The Department of Labor, which has fined other local school systems millions in penalties for their foreign teacher hiring practices, requires districts who hire and sponsor a high number of foreign teachers to conduct the market test before they sponsor more foreign teachers.
The market test requires everything from reviewing hundreds of applications, actively recruiting on multiple platforms and interviewing. The district will then have to submit a report to the DOL that describes the market test and its findings, and eventually will be audited.
Here are some examples of the city's results:
- In elementary education, there were 65 eligible American teachers found in the market test, and there were 20 teachers whose work visas will expire this year currently teaching in that category. That means the system can sponsor no international elementary education teachers.
- In biology, there were 12 eligible U.S. teachers found, and currently there are 15 international teachers teaching biology in the city. That means the district can sponsor three of those teachers.
The majority of the teachers impacted represent a group from the Philippines, who came to Baltimore between 2005 and 2007, when the city began recruiting international educators to fill vacancies in subject areas such as science, math and special education.
The teachers, who left their families and jobs and paid up to $10,000 each to come to the district, were brought to Baltimore with H-1B visas, which can be renewed once, but not for more than six years total.

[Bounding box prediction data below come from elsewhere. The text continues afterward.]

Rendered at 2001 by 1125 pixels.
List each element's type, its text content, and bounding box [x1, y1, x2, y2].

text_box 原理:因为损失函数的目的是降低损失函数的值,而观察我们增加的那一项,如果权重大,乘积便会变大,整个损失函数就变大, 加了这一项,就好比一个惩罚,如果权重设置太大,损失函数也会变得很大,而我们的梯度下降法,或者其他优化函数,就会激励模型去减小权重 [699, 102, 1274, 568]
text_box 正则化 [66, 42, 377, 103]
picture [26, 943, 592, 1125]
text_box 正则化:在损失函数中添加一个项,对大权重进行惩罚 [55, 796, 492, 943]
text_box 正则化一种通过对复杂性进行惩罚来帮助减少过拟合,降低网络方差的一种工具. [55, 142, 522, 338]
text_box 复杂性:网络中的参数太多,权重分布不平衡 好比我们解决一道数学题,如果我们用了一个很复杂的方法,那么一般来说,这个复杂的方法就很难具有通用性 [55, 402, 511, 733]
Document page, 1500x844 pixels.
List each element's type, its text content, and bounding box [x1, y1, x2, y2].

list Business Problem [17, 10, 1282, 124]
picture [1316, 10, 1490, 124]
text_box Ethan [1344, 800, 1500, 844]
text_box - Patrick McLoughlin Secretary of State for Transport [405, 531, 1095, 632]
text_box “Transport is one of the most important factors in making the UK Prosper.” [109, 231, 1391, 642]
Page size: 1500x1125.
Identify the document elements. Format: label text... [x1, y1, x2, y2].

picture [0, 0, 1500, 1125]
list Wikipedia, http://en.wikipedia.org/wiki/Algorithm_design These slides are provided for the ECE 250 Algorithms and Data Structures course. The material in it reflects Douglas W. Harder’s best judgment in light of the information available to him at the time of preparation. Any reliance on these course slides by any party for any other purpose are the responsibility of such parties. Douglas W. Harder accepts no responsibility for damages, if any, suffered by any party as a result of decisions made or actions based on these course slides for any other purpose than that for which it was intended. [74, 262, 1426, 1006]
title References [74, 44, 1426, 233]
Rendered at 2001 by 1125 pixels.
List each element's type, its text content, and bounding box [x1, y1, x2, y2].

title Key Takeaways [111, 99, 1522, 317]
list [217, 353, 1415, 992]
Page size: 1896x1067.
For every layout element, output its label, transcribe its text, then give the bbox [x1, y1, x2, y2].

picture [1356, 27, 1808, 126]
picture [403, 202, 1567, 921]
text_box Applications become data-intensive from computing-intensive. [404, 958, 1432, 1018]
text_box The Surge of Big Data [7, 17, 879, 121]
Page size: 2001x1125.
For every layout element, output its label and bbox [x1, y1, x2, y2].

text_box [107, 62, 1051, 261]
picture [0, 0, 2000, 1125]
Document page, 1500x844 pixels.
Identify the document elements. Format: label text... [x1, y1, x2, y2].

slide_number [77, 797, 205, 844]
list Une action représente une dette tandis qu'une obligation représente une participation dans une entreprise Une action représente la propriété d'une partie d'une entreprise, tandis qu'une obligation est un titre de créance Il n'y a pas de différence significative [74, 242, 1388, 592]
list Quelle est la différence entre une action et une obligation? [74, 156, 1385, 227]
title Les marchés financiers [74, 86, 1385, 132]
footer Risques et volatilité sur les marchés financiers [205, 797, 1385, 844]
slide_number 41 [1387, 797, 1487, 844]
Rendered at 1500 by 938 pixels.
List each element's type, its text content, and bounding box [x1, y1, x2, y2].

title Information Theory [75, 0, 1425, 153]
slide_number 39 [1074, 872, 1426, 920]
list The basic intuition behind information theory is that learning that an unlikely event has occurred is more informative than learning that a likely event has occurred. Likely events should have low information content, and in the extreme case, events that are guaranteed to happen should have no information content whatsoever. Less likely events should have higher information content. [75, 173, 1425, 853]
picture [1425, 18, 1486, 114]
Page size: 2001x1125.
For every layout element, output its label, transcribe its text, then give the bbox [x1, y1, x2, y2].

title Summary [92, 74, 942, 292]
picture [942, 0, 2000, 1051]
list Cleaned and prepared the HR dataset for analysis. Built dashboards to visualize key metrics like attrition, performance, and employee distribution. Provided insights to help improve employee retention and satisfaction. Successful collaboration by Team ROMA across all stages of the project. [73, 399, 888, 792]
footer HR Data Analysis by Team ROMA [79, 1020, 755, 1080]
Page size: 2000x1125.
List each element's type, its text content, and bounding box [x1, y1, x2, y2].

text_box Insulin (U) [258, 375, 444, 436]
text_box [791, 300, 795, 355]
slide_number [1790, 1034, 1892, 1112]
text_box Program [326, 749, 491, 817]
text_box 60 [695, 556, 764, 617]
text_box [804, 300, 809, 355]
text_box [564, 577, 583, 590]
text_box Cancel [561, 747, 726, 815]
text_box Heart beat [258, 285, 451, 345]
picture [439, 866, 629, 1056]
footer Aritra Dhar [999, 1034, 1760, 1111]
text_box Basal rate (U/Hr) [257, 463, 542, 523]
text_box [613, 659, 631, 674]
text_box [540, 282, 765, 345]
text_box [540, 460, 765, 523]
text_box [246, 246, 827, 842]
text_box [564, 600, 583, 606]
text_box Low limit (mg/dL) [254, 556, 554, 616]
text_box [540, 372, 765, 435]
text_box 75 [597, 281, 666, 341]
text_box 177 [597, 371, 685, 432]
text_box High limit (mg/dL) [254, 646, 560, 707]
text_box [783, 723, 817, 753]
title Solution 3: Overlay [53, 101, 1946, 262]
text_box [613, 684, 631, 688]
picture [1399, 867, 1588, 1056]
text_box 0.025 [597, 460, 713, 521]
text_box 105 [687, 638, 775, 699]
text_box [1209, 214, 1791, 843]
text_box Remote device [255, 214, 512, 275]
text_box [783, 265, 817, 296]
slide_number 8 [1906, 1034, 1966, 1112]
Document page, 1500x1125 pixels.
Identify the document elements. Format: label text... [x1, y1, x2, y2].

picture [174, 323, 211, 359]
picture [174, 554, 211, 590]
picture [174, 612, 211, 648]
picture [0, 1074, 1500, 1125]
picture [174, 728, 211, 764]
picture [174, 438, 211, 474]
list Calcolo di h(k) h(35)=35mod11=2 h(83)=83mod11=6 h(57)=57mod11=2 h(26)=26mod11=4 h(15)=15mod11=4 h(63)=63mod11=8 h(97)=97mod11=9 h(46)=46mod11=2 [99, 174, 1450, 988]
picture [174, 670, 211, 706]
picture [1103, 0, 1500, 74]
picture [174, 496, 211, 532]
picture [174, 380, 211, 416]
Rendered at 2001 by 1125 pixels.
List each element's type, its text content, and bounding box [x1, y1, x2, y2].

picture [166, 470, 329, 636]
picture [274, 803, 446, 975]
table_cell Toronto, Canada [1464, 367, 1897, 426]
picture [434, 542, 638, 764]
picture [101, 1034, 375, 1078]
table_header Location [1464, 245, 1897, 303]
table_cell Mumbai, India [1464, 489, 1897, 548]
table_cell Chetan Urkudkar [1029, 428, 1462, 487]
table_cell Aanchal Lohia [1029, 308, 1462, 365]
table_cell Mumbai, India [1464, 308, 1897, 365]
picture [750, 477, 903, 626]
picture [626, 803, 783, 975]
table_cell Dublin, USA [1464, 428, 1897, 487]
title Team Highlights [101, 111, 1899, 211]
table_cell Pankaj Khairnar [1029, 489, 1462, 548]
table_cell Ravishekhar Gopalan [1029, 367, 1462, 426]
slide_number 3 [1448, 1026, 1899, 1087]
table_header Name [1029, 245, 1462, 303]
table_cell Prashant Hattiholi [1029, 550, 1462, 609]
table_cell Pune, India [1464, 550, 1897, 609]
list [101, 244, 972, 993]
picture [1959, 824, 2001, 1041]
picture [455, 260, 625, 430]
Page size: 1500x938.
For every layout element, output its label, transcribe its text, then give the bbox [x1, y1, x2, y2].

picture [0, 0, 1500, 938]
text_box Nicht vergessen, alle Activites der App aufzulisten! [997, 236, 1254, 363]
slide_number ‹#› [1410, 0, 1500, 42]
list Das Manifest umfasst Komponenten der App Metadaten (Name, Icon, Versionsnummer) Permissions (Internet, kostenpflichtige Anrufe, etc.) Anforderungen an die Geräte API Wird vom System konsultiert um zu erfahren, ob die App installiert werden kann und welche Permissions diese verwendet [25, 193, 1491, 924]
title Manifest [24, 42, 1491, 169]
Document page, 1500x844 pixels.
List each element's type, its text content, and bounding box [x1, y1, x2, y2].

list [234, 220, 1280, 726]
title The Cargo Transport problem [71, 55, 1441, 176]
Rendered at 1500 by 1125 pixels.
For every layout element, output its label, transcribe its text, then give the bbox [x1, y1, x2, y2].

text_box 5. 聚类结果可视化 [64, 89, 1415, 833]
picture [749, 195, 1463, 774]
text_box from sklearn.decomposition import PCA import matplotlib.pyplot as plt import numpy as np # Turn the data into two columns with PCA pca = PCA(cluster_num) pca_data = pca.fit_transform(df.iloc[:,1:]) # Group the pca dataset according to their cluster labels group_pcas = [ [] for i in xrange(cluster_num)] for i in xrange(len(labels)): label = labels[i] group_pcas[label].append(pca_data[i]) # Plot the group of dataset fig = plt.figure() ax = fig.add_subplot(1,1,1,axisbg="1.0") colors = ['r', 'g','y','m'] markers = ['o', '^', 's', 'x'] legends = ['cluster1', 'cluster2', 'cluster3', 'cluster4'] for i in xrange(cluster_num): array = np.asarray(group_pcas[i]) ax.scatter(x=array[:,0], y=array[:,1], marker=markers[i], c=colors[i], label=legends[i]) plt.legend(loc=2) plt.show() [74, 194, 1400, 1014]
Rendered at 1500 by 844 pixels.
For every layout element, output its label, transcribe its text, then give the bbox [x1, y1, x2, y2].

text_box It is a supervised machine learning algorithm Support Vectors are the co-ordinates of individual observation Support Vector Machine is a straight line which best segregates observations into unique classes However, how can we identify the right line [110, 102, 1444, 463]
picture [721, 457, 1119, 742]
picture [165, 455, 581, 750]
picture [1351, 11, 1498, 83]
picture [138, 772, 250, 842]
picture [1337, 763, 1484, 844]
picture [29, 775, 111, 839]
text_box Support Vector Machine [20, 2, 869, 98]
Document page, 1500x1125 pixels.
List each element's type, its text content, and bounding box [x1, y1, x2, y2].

At the time, the city didn't have enough qualified teachers to fill the positions, and in recent years, that trend has reversed with the system carrying more than 100 surplus teachers each year since 2008.
"The market test came out pretty much as we predicted," he said.
For Alonso, the presentation at Poly was a moment of truth after a tumultuous year. For the international teachers, it confirmed their worst fears.
Anxiety has been building among the group since March 2011, when teachers began receiving letters of denial for U.S. citizenship.
The teachers decried what they called broken promises on the part of the district, saying that they were promised sponsorship for permanent residency when they first arrived, and during lobbying for the Baltimore Teachers Union contract.
A series of stories by The Sun illustrated a bit of a fiasco, and ultimately school system admitted that it was ill-prepared to help with the filings, and frankly, quite ignorant of the intensive and timely process.
Alonso met several times with the international community, vowing that he was personally committed to helping every foreign teacher --and has spent $8 million doing so in the last year--but warned that the district would have limitations and would need to follow labor laws.
The system convened an entire committee devoted to the issue, personally overseen by Chief of Staff Tisha Edwards, and hired a team of immigration attorneys to spearhead the efforts and work with each teacher individually on their immigration filings.
But Alonso told the teachers Tuesday that "it's irresponsible for me to spend more district dollars on this process." Though, he assured that for the teachers the district could sponsor, "we are committed in exactly the same way."
For the 46 teachers who will get to stay, a review of evaluation and other criteria by the union and district officials will begin next week to determine who the system will sponsor. Alonso vowed it would be a fair and transparent process.
The concern that teachers seemed to vocalize most at the Tuesday meeting was that the district will not honor mid-year resignations for the next five years--which has happened a lot in the last year since Filipino teachers began to understand that their permanent residency outlook was bleak.
The system said it wasn't fair to students if a large amount of teachers began leaving mid-year.
"We understand that you don't want to leave the students hanging, and we want to help with that," one teacher said to Alonso. "But we also don't want ourselves and our families left hanging either."
According to the presentation Tuesday, the district will conduct a market test every September from 2014 through 2017.